To use the S3 upload action, include an actions array in your request with an action of type upload_s3. This action requires several parameters to authenticate and specify the destination in your S3 bucket.
Required Parameters
| Parameter | Type | Description |
|---|---|---|
type | string | Must be set to upload_s3 |
path | string | The file path/key where the data will be stored in your bucket |
access_key_id | string | Your S3 access key ID |
secret_access_key | string | Your S3 secret access key |
bucket | string | The name of your S3 bucket |
endpoint | string | The S3 endpoint URL (especially needed for S3-compatible services) |
If you haven't created the bucket in the us-east-1 AWS region, please, specify your bucket region through an endpoint in a format like https://s3.{your-region}.amazonaws.com.
Example Request
curl -i --request POST \
--url https://api.webcrawlerapi.com/v1/crawl \
--header 'Authorization: Bearer YOUR_API_KEY' \
--data '{
"url": "https://books.toscrape.com/",
"scrape_type": "markdown",
"items_limit": 20,
"actions": [
{
"type": "upload_s3",
"path": "/testupload",
"access_key_id": "<ACCESS_KEY>",
"secret_access_key": "<SECRET_KEY>",
"bucket": "mybucket",
"endpoint": "https://s3.eu-west-1.amazonaws.com"
}
]
}'const s3Upload = {
"type": "upload_s3",
"path": "/testupload",
"access_key_id": "ACCESS_KEY",
"secret_access_key": "<SECRET_KEY>",
"bucket": "mybucket",
"endpoint": "https://s3.eu-west-1.amazonaws.com"
};
try {
// async way - promise will be resolved with all the data
const syncJob = await client.crawl({
"url": "https://books.toscrape.com/",
"scrape_type": "markdown",
"items_limit": 20,
"allow_subdomains": false,
}, s3Upload);
console.log(`Job ID: ${syncJob.id}`);
} catch (error) {
console.error("Error uploading to S3:", error);
}s3_action = UploadS3Action(
path="/testupload",
access_key_id="<ACCESS_KEY>",
secret_access_key="<SECRET_KEY>",
bucket="mybucket",
endpoint="https://s3.eu-west-1.amazonaws.com"
)
# Start a synchronous crawling job (blocks until completion)

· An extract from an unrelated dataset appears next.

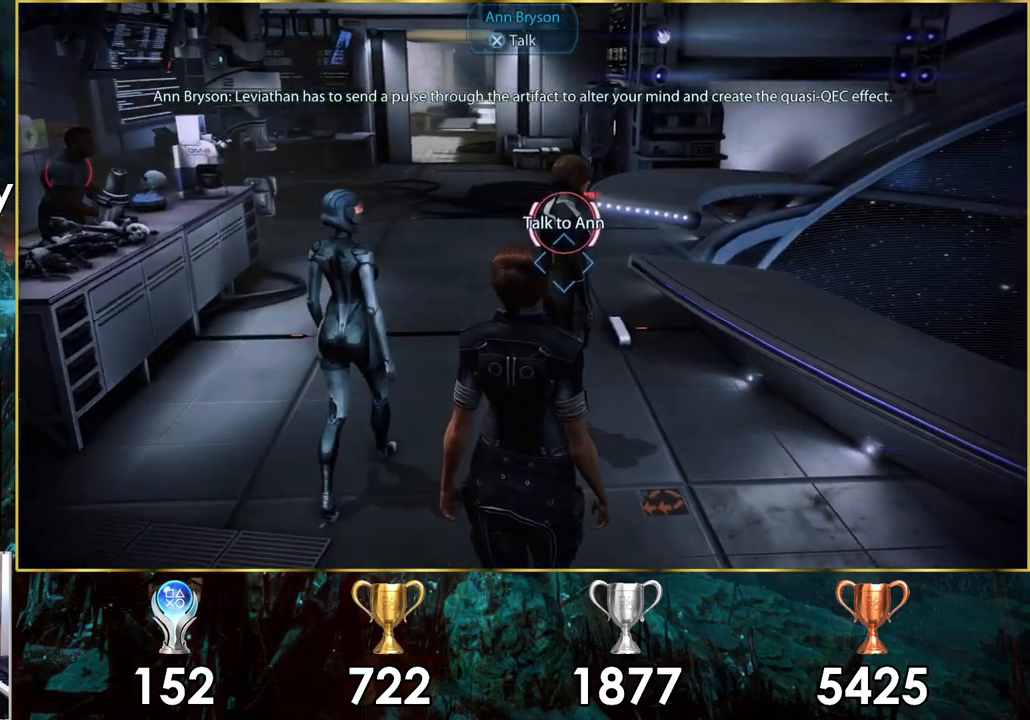
{"buttons": [], "left_stick": "up-right", "right_stick": "center", "events": [[267, "right_stick", "center"]]}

print("Starting crawling job...")
job = crawler.crawl(
url="https://books.toscrape.com/",
scrape_type="markdown",
items_limit=20,
allow_subdomains=True,
actions=s3_action, # Add the S3 upload action
max_polls=100 # Maximum number of status checks
)
print(f"Job completed with ID: {job.id}")Response
When the S3 upload action is successfully executed, the response will include information about the upload:
{
"id": "5f7b1b7b-7b7b-4b7b-8b7b-7b7b7b7b7b7b",
"actions": [
{
"type": "upload_s3",
"status": "success",
"path": "/testupload"
}
]
}Compatible Storage Services
This action works with:
- Amazon S3
- Cloudflare R2
- DigitalOcean Spaces
- Backblaze B2
- Any other S3-compatible storage service
Error Handling
If there's an error with the S3 upload, the action's status will be set to error with a message explaining the issue:
{
"error_code": "invalid_request",
"error_message": "invalid S3 credentials: operation error S3: PutObject, https response error StatusCode: 403, api error InvalidAccessKeyId: The AWS Access Key Id you provided does not exist in our records."
}If you upload files to a private, non-accessible bucket, subsequent attempts to retrieve the content using the file URL might fail. Ensure that you have proper permissions set up for accessing the uploaded files if you need to retrieve them later.